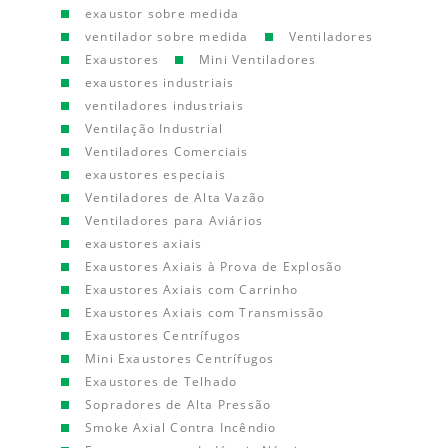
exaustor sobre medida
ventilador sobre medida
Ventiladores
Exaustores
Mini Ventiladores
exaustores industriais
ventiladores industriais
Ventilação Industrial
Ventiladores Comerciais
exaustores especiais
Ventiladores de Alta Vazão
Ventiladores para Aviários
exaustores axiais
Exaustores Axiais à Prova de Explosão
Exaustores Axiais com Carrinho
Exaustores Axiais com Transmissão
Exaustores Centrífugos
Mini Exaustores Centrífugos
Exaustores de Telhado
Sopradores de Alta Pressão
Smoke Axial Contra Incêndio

################

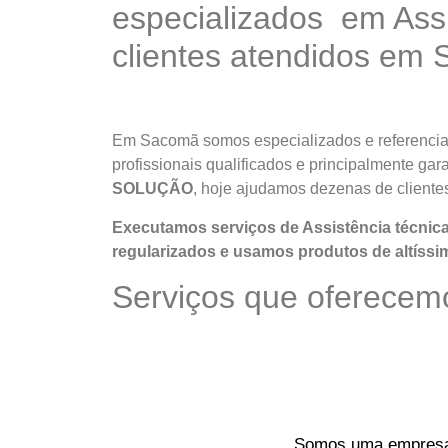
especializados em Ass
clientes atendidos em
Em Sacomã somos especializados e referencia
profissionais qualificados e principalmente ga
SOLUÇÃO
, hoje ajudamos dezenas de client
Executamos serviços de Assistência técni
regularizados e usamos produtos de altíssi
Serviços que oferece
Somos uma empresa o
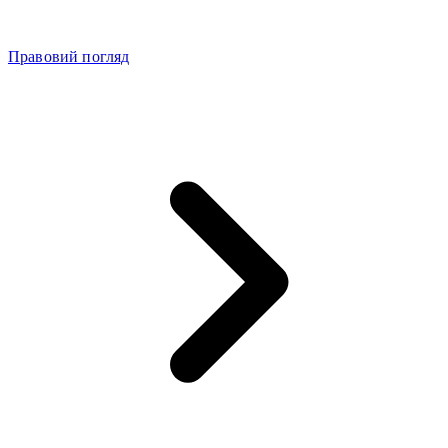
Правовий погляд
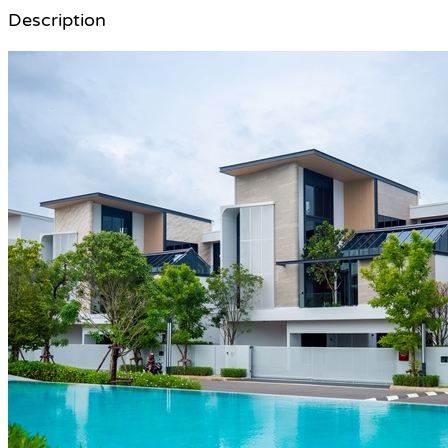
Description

################

▸ Your instructions: Look above for the line containing "Ventiladores de Alta Vazão". Output from there through the line containing "Smoke Axial Contra Incêndio", exactly and inclusively.

▸ Response to this task:
Ventiladores de Alta Vazão
Ventiladores para Aviários
exaustores axiais
Exaustores Axiais à Prova de Explosão
Exaustores Axiais com Carrinho
Exaustores Axiais com Transmissão
Exaustores Centrífugos
Mini Exaustores Centrífugos
Exaustores de Telhado
Sopradores de Alta Pressão
Smoke Axial Contra Incêndio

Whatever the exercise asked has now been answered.